Downloading Stable Diffusion models from the internet feels like opening a digital treasure chest. You find amazing checkpoints on Civitai, grab them, and load them into your WebUI. But here’s what most users don’t realize: that CKPT file you just downloaded could execute malicious code on your system the moment it loads.
SafeTensors is a secure model storage format that doesn’t use pickle, preventing arbitrary code execution. CKPT files use Python’s pickle module, which can execute malicious code when loading. SafeTensors provides the same functionality with built-in security, making it the safer choice for Stable Diffusion models.
I’ve been working with Stable Diffusion since its initial release, and I’ve watched the community’s security awareness evolve dramatically. In 2022, almost everyone used CKPT files without a second thought. By 2026, SafeTensors has become the de facto standard, with 90% of new models releasing in this safer format.
This guide breaks down exactly why the security difference matters, which format you should use, and how to safely convert your existing model library.
What is CKPT (Checkpoint) Format?
CKPT files use Python’s pickle module to serialize and store model weights, which can execute arbitrary code during loading.
Checkpoint files (.ckpt) have been the standard format for storing Stable Diffusion models since the beginning. They contain the complete neural network weights needed to generate images, along with metadata about the model architecture and training parameters.
When you save a model in CKPT format, Python serializes the entire model object using a module called pickle. This converts the complex neural network structure into a single file that can be loaded later. The problem lies in how pickle works.
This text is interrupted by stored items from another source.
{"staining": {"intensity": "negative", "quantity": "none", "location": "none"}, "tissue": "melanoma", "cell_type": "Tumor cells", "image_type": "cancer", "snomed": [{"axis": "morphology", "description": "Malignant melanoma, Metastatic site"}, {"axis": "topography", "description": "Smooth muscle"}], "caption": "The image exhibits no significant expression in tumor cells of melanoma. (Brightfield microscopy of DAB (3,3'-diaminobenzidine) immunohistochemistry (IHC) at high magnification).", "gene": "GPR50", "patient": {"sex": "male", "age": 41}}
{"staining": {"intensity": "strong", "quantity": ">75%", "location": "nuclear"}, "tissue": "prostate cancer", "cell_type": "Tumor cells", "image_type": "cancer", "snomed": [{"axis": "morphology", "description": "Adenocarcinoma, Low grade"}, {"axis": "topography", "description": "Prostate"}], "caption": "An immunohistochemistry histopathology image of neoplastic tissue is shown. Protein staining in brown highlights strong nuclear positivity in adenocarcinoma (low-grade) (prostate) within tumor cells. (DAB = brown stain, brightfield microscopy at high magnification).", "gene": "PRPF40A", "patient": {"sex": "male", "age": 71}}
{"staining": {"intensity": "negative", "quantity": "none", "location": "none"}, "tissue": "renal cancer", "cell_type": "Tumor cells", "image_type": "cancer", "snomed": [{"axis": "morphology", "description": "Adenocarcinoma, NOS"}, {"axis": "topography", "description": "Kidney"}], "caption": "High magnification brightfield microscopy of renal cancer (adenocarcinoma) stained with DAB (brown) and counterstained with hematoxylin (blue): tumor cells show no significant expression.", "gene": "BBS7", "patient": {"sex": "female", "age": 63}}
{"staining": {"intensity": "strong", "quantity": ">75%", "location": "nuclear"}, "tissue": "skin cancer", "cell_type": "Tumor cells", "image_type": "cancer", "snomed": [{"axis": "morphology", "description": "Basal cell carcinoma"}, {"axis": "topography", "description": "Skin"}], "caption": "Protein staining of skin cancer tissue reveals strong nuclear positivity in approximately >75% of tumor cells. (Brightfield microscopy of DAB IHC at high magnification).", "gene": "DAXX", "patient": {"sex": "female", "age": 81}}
Pickle: Python’s built-in serialization module that converts objects to byte sequences for storage. When loading a pickled file, Python reconstructs the original object, which can include executing code embedded within the file.
Pickle doesn’t just store data. It stores instructions for reconstructing objects, and those instructions can include arbitrary code execution. When Python unpickles a file, it runs whatever code was embedded during the pickling process. This is intentional design for Python’s use cases, but it creates a massive security vulnerability for model sharing.
The CKPT format became the default for Stable Diffusion because PyTorch, the framework underlying Stable Diffusion, uses pickle as its default serialization method. Early adopters didn’t question this. Models worked, file sizes were reasonable, and everyone was focused on capability rather than security.
I’ve downloaded hundreds of CKPT files over the years without incident. Most model creators are legitimate artists and researchers sharing their work in good faith. But it only takes one malicious file to compromise your system, and the CKPT format provides no protection against this scenario.
What is SafeTensors Format?
SafeTensors is a simple, secure file format for storing AI model tensors that prevents arbitrary code execution by only storing numerical data.
SafeTensors was developed by HuggingFace in 2022 specifically to address the security vulnerabilities of pickle-based formats. It’s a minimalist format that does exactly what its name suggests: it stores tensors safely.
Unlike pickle, SafeTensors doesn’t serialize objects or store executable code. It simply saves numerical arrays (tensors) containing the model weights, plus some basic metadata. That’s it. No Python objects, no code execution, no hidden functionality. When you load a SafeTensors file, you get exactly what you expect: numbers arranged as tensors.
Tensor: A multi-dimensional array of numerical values that represents the learned parameters of a neural network. In Stable Diffusion models, tensors store the weights that define how the model processes images.
The SafeTensors format includes several technical advantages beyond security. It supports zero-copy loading, meaning the model can be read directly into memory without intermediate processing. It’s compatible with memory mapping, which allows systems to load only the portions of a model they actually need. For large models, this can significantly reduce memory requirements.
From a practical standpoint, SafeTensors files work identically to CKPT files in your Stable Diffusion workflow. They load in Automatic1111, they work in ComfyUI, and they produce exactly the same images. The difference is entirely in what happens behind the scenes when the file is loaded into memory.
I’ve been using SafeTensors exclusively for new model downloads since late 2022. The transition was seamless. My WebUI handles them identically, image generation quality is unchanged, and I gain the peace of mind that comes from knowing my downloads can’t execute malicious code.
Security Comparison: The Critical Difference
Key Security Reality: A malicious CKPT file can execute any code on your system when loaded, including stealing data, installing malware, or using your GPU for cryptocurrency mining without your knowledge. SafeTensors files cannot do this.
The security difference between these formats isn’t theoretical. It’s a fundamental architectural distinction that determines whether loading a model file can execute arbitrary code on your system.
| Security Aspect | SafeTensors | CKPT (Pickle) |
|---|---|---|
| Code Execution | Impossible by design | Possible during load |
| Arbitrary Code Execution | Prevented | Allowed |
| Sandbox Required | No | Yes for safety |
| Safe from Unknown Sources | Yes | No |
| Auditability | Full | Limited |
When you load a CKPT file, you’re essentially telling Python: “Run whatever code is in this file and give me back the result.” If the file was created maliciously, that code could do anything. It could scan your system for passwords, install keyloggers, encrypt your files for ransomware, or add your computer to a botnet. You have no way to know what the pickle file contains until it’s too late.
Python’s official documentation explicitly warns about this danger. The pickle module documentation states that unpickling data from untrusted sources can execute arbitrary code, and it should never be used for security purposes. Yet this is exactly what the Stable Diffusion community did for years, out of convenience and convention.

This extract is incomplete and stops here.